=== Extracted material ===
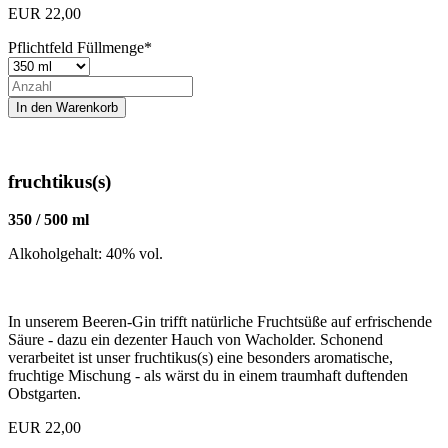
EUR
22,00
Pflichtfeld
Füllmenge
*
fruchtikus(s)
350 / 500 ml
Alkoholgehalt: 40% vol.
In unserem Beeren-Gin trifft natürliche Fruchtsüße auf erfrischende
Säure - dazu ein dezenter Hauch von Wacholder. Schonend
verarbeitet ist unser fruchtikus(s) eine besonders aromatische,
fruchtige Mischung - als wärst du in einem traumhaft duftenden
Obstgarten.
EUR
22,00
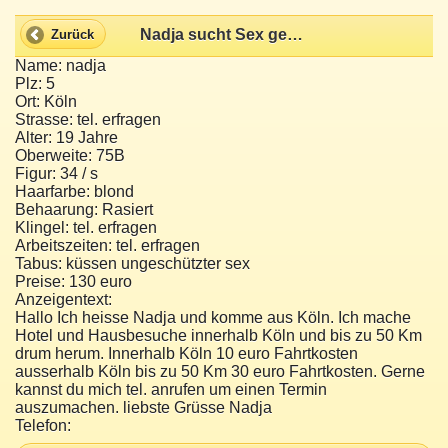
Nadja sucht Sex gegen Tg
Zurück
Name: nadja
Plz: 5
Ort: Köln
Strasse: tel. erfragen
Alter: 19 Jahre
Oberweite: 75B
Figur: 34 / s
Haarfarbe: blond
Behaarung: Rasiert
Klingel: tel. erfragen
Arbeitszeiten: tel. erfragen
Tabus: küssen ungeschützter sex
Preise: 130 euro
Anzeigentext:
Hallo Ich heisse Nadja und komme aus Köln. Ich mache
Hotel und Hausbesuche innerhalb Köln und bis zu 50 Km
drum herum. Innerhalb Köln 10 euro Fahrtkosten
ausserhalb Köln bis zu 50 Km 30 euro Fahrtkosten. Gerne
kannst du mich tel. anrufen um einen Termin
auszumachen. liebste Grüsse Nadja
Telefon:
===
## Exercise:
For every entry above, please output the text exactly and leave any picture behind.

## Result:
EUR
22,00
Pflichtfeld
Füllmenge
*
fruchtikus(s)
350 / 500 ml
Alkoholgehalt: 40% vol.
In unserem Beeren-Gin trifft natürliche Fruchtsüße auf erfrischende
Säure - dazu ein dezenter Hauch von Wacholder. Schonend
verarbeitet ist unser fruchtikus(s) eine besonders aromatische,
fruchtige Mischung - als wärst du in einem traumhaft duftenden
Obstgarten.
EUR
22,00
Nadja sucht Sex gegen Tg
Zurück
Name: nadja
Plz: 5
Ort: Köln
Strasse: tel. erfragen
Alter: 19 Jahre
Oberweite: 75B
Figur: 34 / s
Haarfarbe: blond
Behaarung: Rasiert
Klingel: tel. erfragen
Arbeitszeiten: tel. erfragen
Tabus: küssen ungeschützter sex
Preise: 130 euro
Anzeigentext:
Hallo Ich heisse Nadja und komme aus Köln. Ich mache
Hotel und Hausbesuche innerhalb Köln und bis zu 50 Km
drum herum. Innerhalb Köln 10 euro Fahrtkosten
ausserhalb Köln bis zu 50 Km 30 euro Fahrtkosten. Gerne
kannst du mich tel. anrufen um einen Termin
auszumachen. liebste Grüsse Nadja
Telefon:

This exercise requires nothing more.